CMS officials say they expect any Pioneers that exit the program to move into another shared savings model. But whether that will happen remains unclear. Blair Childs, senior vice president of public affairs at Premier Healthcare Alliance, said he heard from one Pioneer participant who plans to make a decision Friday. Childs said some of those nine Pioneers might end up staying in the program.
“The initial goal with the Pioneers was that they weren't intending to have as many as they got,” Childs said. “I don't think this is in any way a diminution in the movement that is going on in healthcare, which is a movement toward population health management by healthcare providers.”

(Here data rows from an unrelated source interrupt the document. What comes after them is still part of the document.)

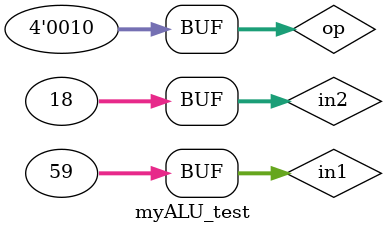
<source format=v>
`timescale 1ns / 1ps

module myALU_test;
    wire[31:0] in1;
    wire[31:0] in2;
    wire[31:0] out;
    reg[3:0] op;
    assign in1=32'h3B;
    assign in2=32'd18;
    myALU myALU_test_1(
        .in1(in1),
        .in2(in2),
        .op(op),
        .out(out)
    );
    initial begin
        #10
        op=4'h1;
        #10
        op=4'h2;
    end
    
endmodule

</source>
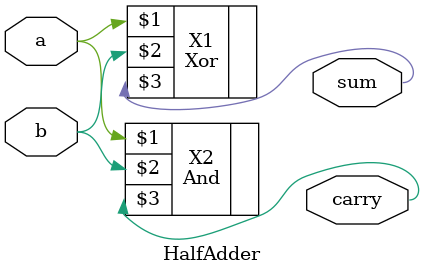
<source format=v>
`timescale 1ns / 1ps
module HalfAdder(input a,b, 
    output sum,carry);
    Xor X1(a,b,sum);
    And X2(a,b,carry);
endmodule
</source>
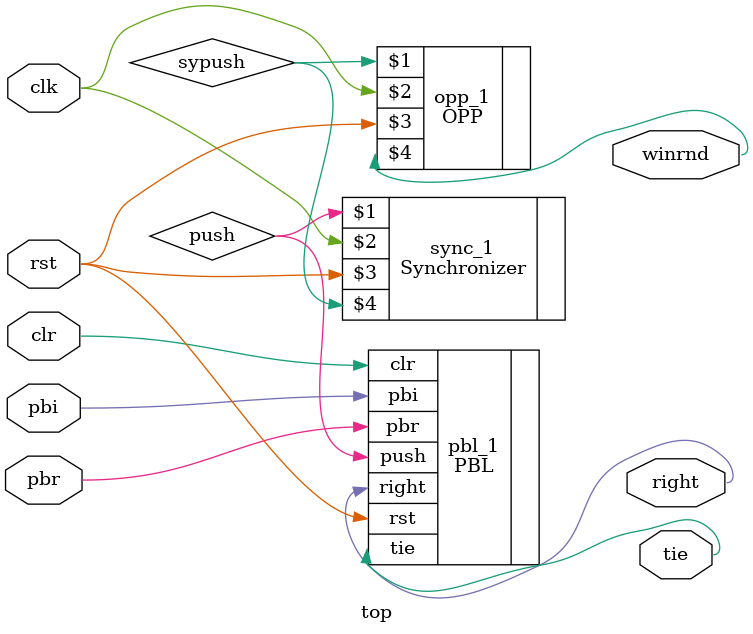
<source format=v>
`timescale 1ns / 1ps
module top(
    input pbi,
    input pbr,
    input rst,
    input clk,
    input clr,
    output winrnd, 
	 output tie,
	 output right
    );
	 
	 
	PBL pbl_1(.pbi(pbi),.pbr(pbr),.rst(rst),.clr(clr),.push(push),.tie(tie),.right(right));
	Synchronizer sync_1(push,clk,rst,sypush);
	OPP opp_1(sypush,clk,rst,winrnd);
	 
	//if(right&winrnd)
	

endmodule

</source>
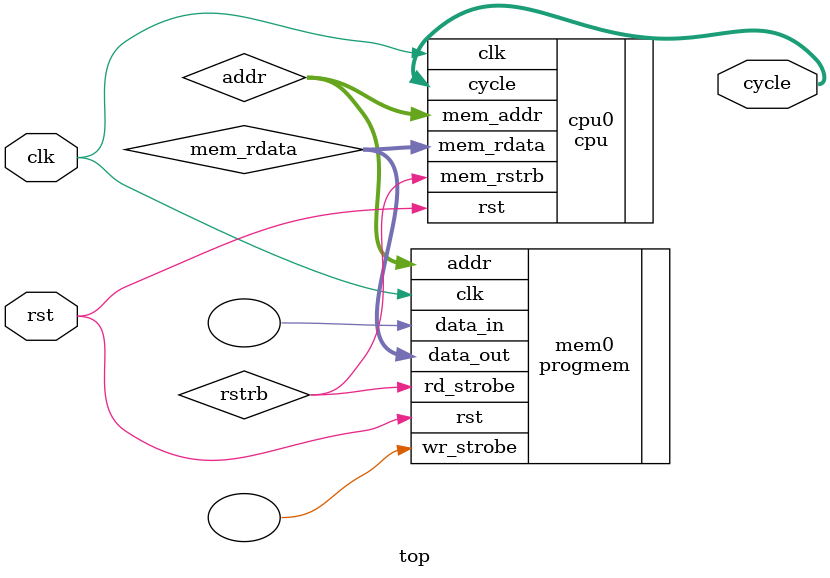
<source format=v>
`include "cpu.v"
`include "progmem.v"

module top(
    input rst, clk,
    output [31:0] cycle
    
  );
  wire [31:0]   addr;
  wire [31:0] mem_rdata;
  wire rstrb;
  
  
  //Instantiate sub modules
  cpu cpu0(
        .rst(rst), .clk(clk),
        .mem_rdata(mem_rdata),
           .mem_addr(addr),
        .cycle(cycle),
        .mem_rstrb(rstrb)
        
      );

  progmem mem0(
            .rst(rst), .clk(clk),
            .addr(addr),
            .data_in(),
            .rd_strobe(rstrb),
            .wr_strobe(),
            .data_out(mem_rdata)
          );
  
endmodule

</source>
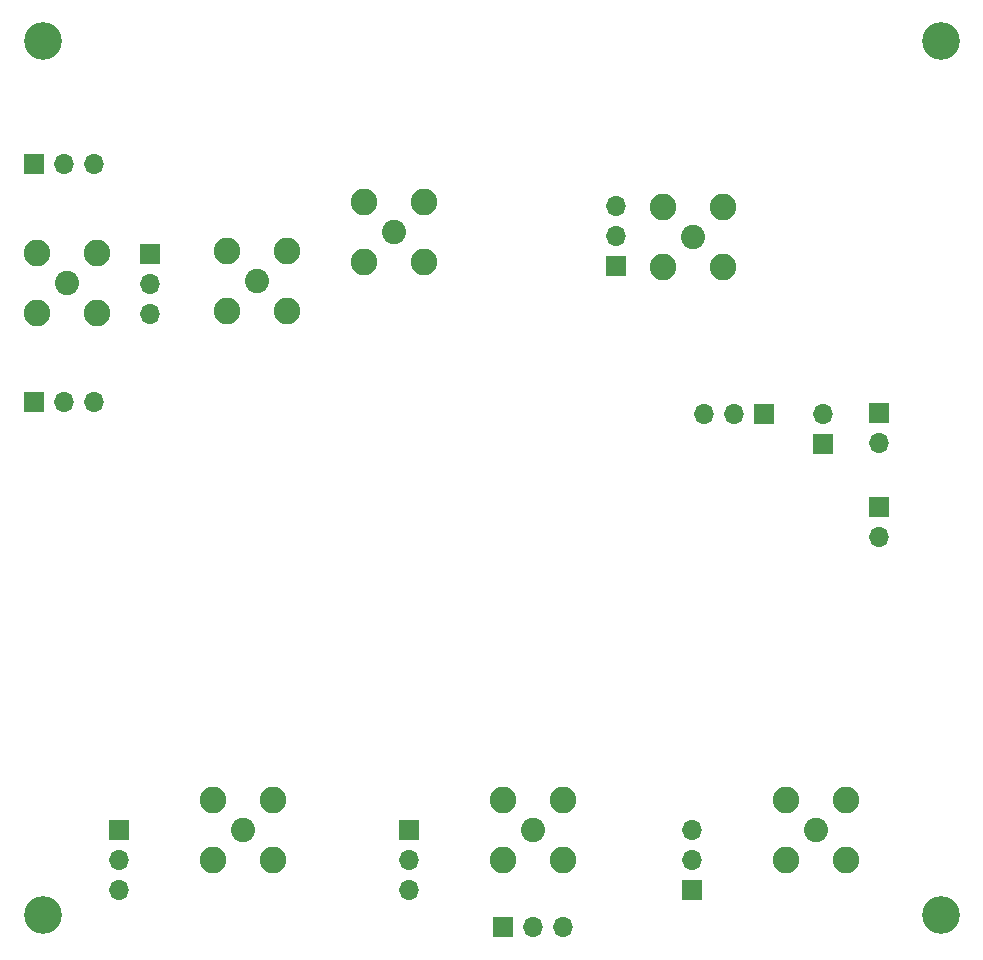
<source format=gbr>
%TF.GenerationSoftware,KiCad,Pcbnew,7.0.7*%
%TF.CreationDate,2023-11-17T01:25:33+08:00*%
%TF.ProjectId,Isolated Power Supply and LDO Verification,49736f6c-6174-4656-9420-506f77657220,rev?*%
%TF.SameCoordinates,Original*%
%TF.FileFunction,Soldermask,Bot*%
%TF.FilePolarity,Negative*%
%FSLAX46Y46*%
G04 Gerber Fmt 4.6, Leading zero omitted, Abs format (unit mm)*
G04 Created by KiCad (PCBNEW 7.0.7) date 2023-11-17 01:25:33*
%MOMM*%
%LPD*%
G01*
G04 APERTURE LIST*
%ADD10C,2.050000*%
%ADD11C,2.250000*%
%ADD12R,1.700000X1.700000*%
%ADD13O,1.700000X1.700000*%
%ADD14C,3.200000*%
G04 APERTURE END LIST*
D10*
%TO.C,J107*%
X126700000Y-48140000D03*
D11*
X124160000Y-45600000D03*
X124160000Y-50680000D03*
X129240000Y-45600000D03*
X129240000Y-50680000D03*
%TD*%
D12*
%TO.C,J102*%
X96215000Y-62520000D03*
D13*
X98755000Y-62520000D03*
X101295000Y-62520000D03*
%TD*%
D12*
%TO.C,J103*%
X167790000Y-63500000D03*
D13*
X167790000Y-66040000D03*
%TD*%
D14*
%TO.C,H103*%
X173000000Y-106000000D03*
%TD*%
D10*
%TO.C,J116*%
X162460000Y-98790000D03*
D11*
X165000000Y-96250000D03*
X159920000Y-96250000D03*
X165000000Y-101330000D03*
X159920000Y-101330000D03*
%TD*%
D10*
%TO.C,J104*%
X99000000Y-52460000D03*
D11*
X96460000Y-49920000D03*
X96460000Y-55000000D03*
X101540000Y-49920000D03*
X101540000Y-55000000D03*
%TD*%
D12*
%TO.C,J113*%
X103460000Y-98750000D03*
D13*
X103460000Y-101290000D03*
X103460000Y-103830000D03*
%TD*%
D10*
%TO.C,J109*%
X113960000Y-98790000D03*
D11*
X116500000Y-96250000D03*
X111420000Y-96250000D03*
X116500000Y-101330000D03*
X111420000Y-101330000D03*
%TD*%
D10*
%TO.C,J115*%
X152000000Y-48540000D03*
D11*
X149460000Y-46000000D03*
X149460000Y-51080000D03*
X154540000Y-46000000D03*
X154540000Y-51080000D03*
%TD*%
D12*
%TO.C,J106*%
X106040000Y-49995000D03*
D13*
X106040000Y-52535000D03*
X106040000Y-55075000D03*
%TD*%
D12*
%TO.C,J105*%
X158040000Y-63540000D03*
D13*
X155500000Y-63540000D03*
X152960000Y-63540000D03*
%TD*%
D10*
%TO.C,J108*%
X115100000Y-52340000D03*
D11*
X112560000Y-49800000D03*
X112560000Y-54880000D03*
X117640000Y-49800000D03*
X117640000Y-54880000D03*
%TD*%
D12*
%TO.C,J118*%
X163000000Y-66080000D03*
D13*
X163000000Y-63540000D03*
%TD*%
D12*
%TO.C,J114*%
X145540000Y-51040000D03*
D13*
X145540000Y-48500000D03*
X145540000Y-45960000D03*
%TD*%
D12*
%TO.C,J101*%
X96215000Y-42420000D03*
D13*
X98755000Y-42420000D03*
X101295000Y-42420000D03*
%TD*%
D12*
%TO.C,J112*%
X135920001Y-107000000D03*
D13*
X138460001Y-107000000D03*
X141000001Y-107000000D03*
%TD*%
D10*
%TO.C,J110*%
X138460000Y-98790000D03*
D11*
X135920000Y-101330000D03*
X141000000Y-101330000D03*
X135920000Y-96250000D03*
X141000000Y-96250000D03*
%TD*%
D12*
%TO.C,J117*%
X151960000Y-103830000D03*
D13*
X151960000Y-101290000D03*
X151960000Y-98750000D03*
%TD*%
D12*
%TO.C,BT101*%
X167790000Y-71460000D03*
D13*
X167790000Y-74000000D03*
%TD*%
D12*
%TO.C,J111*%
X127960000Y-98750000D03*
D13*
X127960000Y-101290000D03*
X127960000Y-103830000D03*
%TD*%
D14*
%TO.C,H101*%
X97000000Y-32000000D03*
%TD*%
%TO.C,H102*%
X173000000Y-32000000D03*
%TD*%
%TO.C,H104*%
X97000000Y-106000000D03*
%TD*%
M02*

</source>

Still, Childs said he hopes the CMS will show some flexibility in the program. As he explained, some Pioneers who leave the program might not shift into the Medicare Shared Savings Program because of some of the MSSP's existing rules. For instance, Childs said that in order to join the Medicare Shared Savings Program, participants must use their taxpayer identification number, rather than their Medicare Provider Identification, or MPI, number—which presents a problem if not all doctors want to join the ACO.
“If you're a large physician group and some of the physicians don't want to participate, you can't participate,” he said. “You may have some drop out of Pioneer and then not join MSSP because of this rule.”